◆ Stored data entries
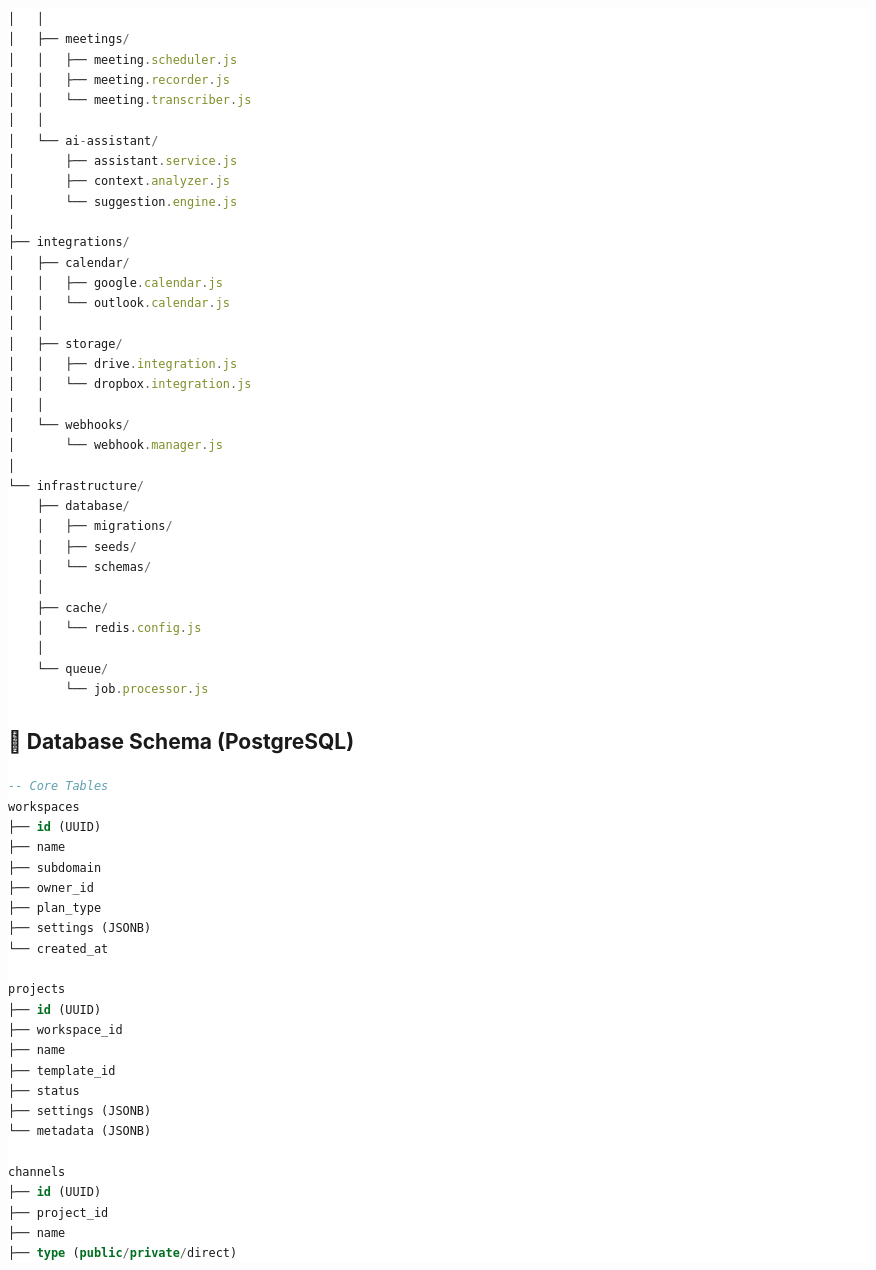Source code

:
 ```javascript
│   │
│   ├── meetings/
│   │   ├── meeting.scheduler.js
│   │   ├── meeting.recorder.js
│   │   └── meeting.transcriber.js
│   │
│   └── ai-assistant/
│       ├── assistant.service.js
│       ├── context.analyzer.js
│       └── suggestion.engine.js
│
├── integrations/
│   ├── calendar/
│   │   ├── google.calendar.js
│   │   └── outlook.calendar.js
│   │
│   ├── storage/
│   │   ├── drive.integration.js
│   │   └── dropbox.integration.js
│   │
│   └── webhooks/
│       └── webhook.manager.js
│
└── infrastructure/
    ├── database/
    │   ├── migrations/
    │   ├── seeds/
    │   └── schemas/
    │
    ├── cache/
    │   └── redis.config.js
    │
    └── queue/
        └── job.processor.js
```

## 💾 Database Schema (PostgreSQL)

```sql
-- Core Tables
workspaces
├── id (UUID)
├── name
├── subdomain
├── owner_id
├── plan_type
├── settings (JSONB)
└── created_at

projects
├── id (UUID)
├── workspace_id
├── name
├── template_id
├── status
├── settings (JSONB)
└── metadata (JSONB)

channels
├── id (UUID)
├── project_id
├── name
├── type (public/private/direct)
```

◆ DESCRIPTION OF THE TASK
Show each line of the data that contains the string "calendar".

◆ COMPLETED TASK
│   ├── calendar/
│   │   ├── google.calendar.js
│   │   └── outlook.calendar.js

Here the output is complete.